Right-hand Turn - Mile 0.93
At mile 0.93, hikers will reach a large junction in the service road with a loosely-defined right-hand turn (usually overgrown during the Summer) that follows a grassy service road out to Whispering Pines Lake. Take this right-hand turn and follow the trail as it undulates its way downhill toward the swamp. After taking a right-hand turn, hikers will pass through several groves of White Pine trees, which changes the look and feel of the trail.
Hillside View - Mile 1.45
At mile 1.45, along the last downhill slope, hikers will reach a small view point of the surrounding hills located directly ahead. While this view is nothing spectacular, it's a nice change of scenery along the hike.
Whispering Pines Lake - Mile 1.65 to 1.72
Finally, around mile 1.65, hikers will reach the southwest corner of Whispering Pines Lake (aka Bristol Swamp). The trail follows a dike that stretches the entire southern length of the swamp, which allows hikers to enjoy more views of this large body of water. On the southern side of this dike is another swamp area, but it sees far less water than the north side - which is controlled by a concrete water intake box that then passes it under the structure to the other side. The southern side of the swamp creates Johnson Brook. This track ends at the southeastern corner, but there's a service road (technically the Phoenix Trail) that runs the eastern length of the water. Upon our first visit here, we found two large birds flying over the water as we approached - possibly a turkey vulture and one large Great Blue Heron. We also observed many different smaller birds flying around or perched in the dead trees located in the swamp itself. During mid-August 2022, the bugs were surprisingly not bad at all, making this a nice place to setup a chair to watch nature. The southern end of the swamp has some well-defined Aspen trees too, so in the Fall, this area must be popping with color with foliage alongside the blue water and skies.
While the hike out is not difficult, it's also not super easy either as you have to make your way back uphill. Most of the walking should be considered easy with small 'moderate' hills walks in between. Overall, this hike is not difficult.
No horses. No biking. No camping. No driving beyond the parking lot.

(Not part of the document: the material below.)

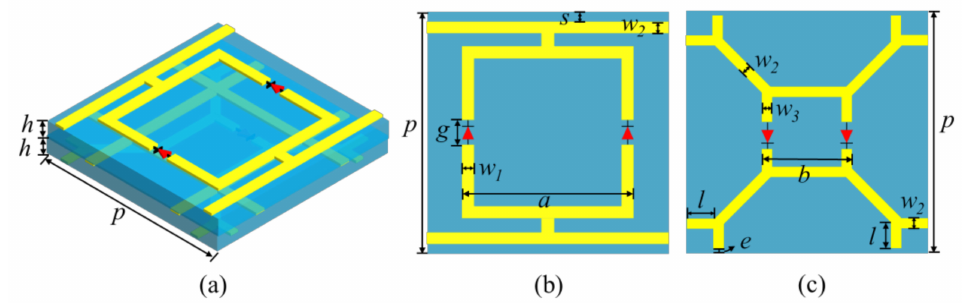
Figure 2. Geometry of the proposed meta-atom. ( a ) 3-D view of the structure. ( b ) The top layer. ( c ) The bottom layer.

Hikers will find parking at the coordinates provided at the site of an old fire tower (which has been dismantled long ago). The turnout is large enough to fit about 12 vehicles if necessary and allows foot access to State Game Lands 64 (SGL 64 / S.G.L. 64).
Hunting: State Game Lands allow hunting and exist almost solely for the purpose of hunting, despite the fact that hikers can and do explore these public lands. Hunters wear blaze orange to stay safe and so should you.
Timer Rattlesnake: This area is known to inhabit the Timber Rattlesnake and while there may or may not be any rattler dens located nearby, hikers may encounter one on the trail - sunning itself in the tall grass or near bodies of water to hunt. Be on the lookout between the end of April and early October to ensure you don't step on one.
Whispering Pines Lake is a name by Dustin Riehl; however, it's also called Bristol Swamp in Chuck Dillon's book, Short Hikes in God's Country (1995).